A fidelidade a um sistema familiar, ou a um grupo, transcende a relação direta da experiência nesta vida. Ela acontece também de forma transgeracional.
Bert Hellinger disse que refletiu durante muito tempo sobre o que determina se a pessoa se sente com boa ou má consciência, porque percebeu que a consciência não está ligada ao bem ou ao mal.
Até que ele teve um insight. E isso determinou o desenvolvimento de todo o seu trabalho com as ordens do amor, porque isso está ligado ao pertencimento, que é a primeira lei sistêmica.
Esse senso de pertencimento é causador da maior parte dos conflitos, tanto no nível dos relacionamentos interpessoais, quanto nos maiores conflitos da humanidade. Para pertencer, a pessoa necessariamente é obrigada a excluir, porque precisa se identificar com o grupo, precisa se vincular ao grupo. E ao pertencer a um grupo, ela precisa excluir os outros grupos.
Para fortalecer o seu vínculo, ela é capaz de discriminar, de rejeitar os outros, de considerá-los piores. Todo vínculo da boa consciência, que vincula o indivíduo ao seu grupo, é perigoso.
A boa consciência, nesse sentido, é perigosa, porque a pessoa exclui a boa consciência da outra pessoa em relação ao outro grupo. Hitler fez isso.

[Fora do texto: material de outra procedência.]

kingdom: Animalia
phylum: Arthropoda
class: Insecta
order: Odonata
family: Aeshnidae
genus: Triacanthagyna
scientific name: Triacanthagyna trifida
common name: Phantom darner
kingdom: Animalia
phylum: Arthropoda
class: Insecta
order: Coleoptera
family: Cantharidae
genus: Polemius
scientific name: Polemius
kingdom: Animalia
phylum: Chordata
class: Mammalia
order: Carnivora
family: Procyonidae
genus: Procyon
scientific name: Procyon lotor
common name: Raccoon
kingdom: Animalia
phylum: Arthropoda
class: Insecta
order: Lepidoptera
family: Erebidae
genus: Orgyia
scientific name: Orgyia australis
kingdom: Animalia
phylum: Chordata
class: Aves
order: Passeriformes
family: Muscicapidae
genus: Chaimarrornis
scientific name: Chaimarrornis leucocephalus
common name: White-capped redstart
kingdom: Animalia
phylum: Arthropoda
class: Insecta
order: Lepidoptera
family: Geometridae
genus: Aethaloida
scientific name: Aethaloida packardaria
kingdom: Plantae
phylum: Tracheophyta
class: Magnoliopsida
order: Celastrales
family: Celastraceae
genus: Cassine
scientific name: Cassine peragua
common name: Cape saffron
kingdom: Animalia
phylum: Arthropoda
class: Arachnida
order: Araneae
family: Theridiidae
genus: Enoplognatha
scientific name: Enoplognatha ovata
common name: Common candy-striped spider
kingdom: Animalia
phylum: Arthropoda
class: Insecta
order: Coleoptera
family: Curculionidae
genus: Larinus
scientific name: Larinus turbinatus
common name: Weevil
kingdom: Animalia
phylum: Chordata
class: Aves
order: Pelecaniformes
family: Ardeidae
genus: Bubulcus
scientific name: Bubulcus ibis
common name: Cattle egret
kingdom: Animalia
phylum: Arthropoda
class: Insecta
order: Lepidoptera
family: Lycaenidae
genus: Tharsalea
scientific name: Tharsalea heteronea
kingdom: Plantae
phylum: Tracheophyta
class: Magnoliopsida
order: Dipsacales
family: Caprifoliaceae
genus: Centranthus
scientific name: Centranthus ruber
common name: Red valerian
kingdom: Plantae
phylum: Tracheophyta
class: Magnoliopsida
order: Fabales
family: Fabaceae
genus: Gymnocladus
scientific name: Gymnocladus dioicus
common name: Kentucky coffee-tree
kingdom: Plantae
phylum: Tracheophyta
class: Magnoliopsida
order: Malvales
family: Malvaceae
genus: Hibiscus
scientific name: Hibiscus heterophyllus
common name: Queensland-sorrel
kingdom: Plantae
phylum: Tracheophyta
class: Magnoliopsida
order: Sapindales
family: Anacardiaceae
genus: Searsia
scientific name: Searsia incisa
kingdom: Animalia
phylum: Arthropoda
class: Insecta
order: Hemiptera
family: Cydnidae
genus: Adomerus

O nazismo cresceu com base nesse sentimento de boa consciência, de orgulho ariano, de ser alemão, e esse orgulho gera um sentimento de superioridade de um determinado povo contra outros, e a partir daí a crença no direito de destruir, de exterminar os outros.
Vemos isso acontecendo na política. Essa polarização é isso: a pessoa se identifica com força, veste a camisa e diz “agora eu sou desse time”. Acontece com time de futebol também. Se olharmos para isso com serenidade, é uma coisa que parece insana, não é mesmo? A pessoa querer excluir os outros porque não estão do mesmo lado.
E é claro que isso se repete, porque deixa marcas profundas. No caso da segunda guerra mundial, por exemplo, as pessoas que foram assassinadas, que sofreram as consequências do nazismo, ficaram marcadas pelo medo da exclusão, pelo medo do extermínio.
E o que esse medo de extermínio faz? Mais necessidade de pertencimento. A tendência é que elas se unam, e formem um grupo fechado, para se proteger. É uma reação natural, um instinto de sobrevivência.
Hoje a grande maioria das pessoas que vivem no Estado de Israel não são mais pessoas que estavam ali presentes durante a segunda guerra, que sofreram diretamente. São filhos, netos, bisnetos dos sobreviventes.
Acontece que permanece aquela marca, aquele medo da exclusão, o medo do extermínio, sentido pelos antepassados. Então, em nome disso, as pessoas às vezes se sentem no direito de exterminar os outros. “O ataque é a melhor defesa”. E isso tende a se repetir.
Estou dando um exemplo bem extremo, bem grave, na história da humanidade, mas os conflitos entre muitos povos repetem a mesma dinâmica. E a tendência é de o oprimido virar a mesa, e, pela sobrevivência, dizer “temos que acabar com eles”.
É a mesma justificativa da legítima defesa. Só que já não são mais as mesmas pessoas. Aquilo já passou, e a dinâmica continua, e se perpetua, porque amanhã serão os outros, que estão sendo oprimidos hoje, que irão querer oprimir também.
Vemos isso acontecer também entre homens e mulheres. O feminismo é uma reação, também, a um tempo de opressão. Existe essa identificação, essa boa consciência, entre as mulheres. A mulher pensa “eu também sou mulher, eu tenho que lutar por muitas, não é só por mim”. É pela identificação ao grupo. Só que isso separa, e também provoca conflitos.